Yes. Someone recovering from surgery needs a different routine than someone on chemotherapy. A patient with bone cancer or lung involvement may need supervised or lighter exercises. Always consult your cancer doctor or physiotherapist before starting.

How important is exercise in post-cancer recovery and preventing recurrence?

Physical activity plays a big role in recovery. It helps patients regain strength, reduce depression, and may lower the chances of cancer coming back, especially in breast, colon, and prostate cancers.

What role does physical activity play in improving long-term outcomes and survival rates?

Patients who remain active tend to live longer and have a better quality of life. They are less likely to face complications, and their chances of surviving the disease improve.

Are there any myths or misconceptions about exercise and cancer you would like to correct?

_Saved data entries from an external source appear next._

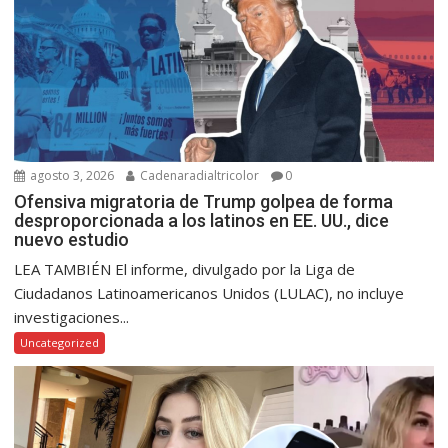
agosto 3, 2026
Cadenaradialtricolor
0
Ofensiva migratoria de Trump golpea de forma
desproporcionada a los latinos en EE. UU., dice
nuevo estudio
LEA TAMBIÉN El informe, divulgado por la Liga de
Ciudadanos Latinoamericanos Unidos (LULAC), no incluye
investigaciones...
Uncategorized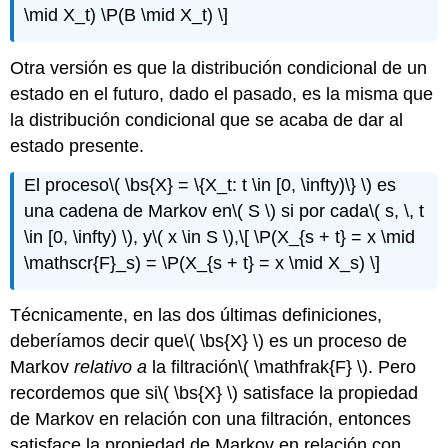
\mid X_t) \P(B \mid X_t) \]
Otra versión es que la distribución condicional de un
estado en el futuro, dado el pasado, es la misma que
la distribución condicional que se acaba de dar al
estado presente.
El proceso
\( \bs{X} = \{X_t: t \in [0, \infty)\} \)
es
una cadena de Markov en
\( S \)
si por cada
\( s, \, t
\in [0, \infty) \)
, y
\( x \in S \)
,
\[ \P(X_{s + t} = x \mid
\mathscr{F}_s) = \P(X_{s + t} = x \mid X_s) \]
Técnicamente, en las dos últimas definiciones,
deberíamos decir que
\( \bs{X} \)
es un proceso de
Markov
relativo a
la filtración
\( \mathfrak{F} \)
. Pero
recordemos que si
\( \bs{X} \)
satisface la propiedad
de Markov en relación con una filtración, entonces
satisface la propiedad de Markov en relación con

Yes. Some people think rest is best during cancer—this is not true. While rest is needed when one is exhausted, avoiding all activity can lead to weakness, loss of muscle, and poor recovery. Another myth is that exercise can “spread cancer”—this is false. Exercise is safe and helpful in most cases.

Are there cases where patients should avoid certain types of exercise during treatment or recovery?

Yes. Patients with low blood counts, severe fatigue, balance problems, or risk of fractures (e.g., bone metastasis) should avoid heavy or risky exercises. In such cases, exercises should be guided by a physiotherapist or oncology team.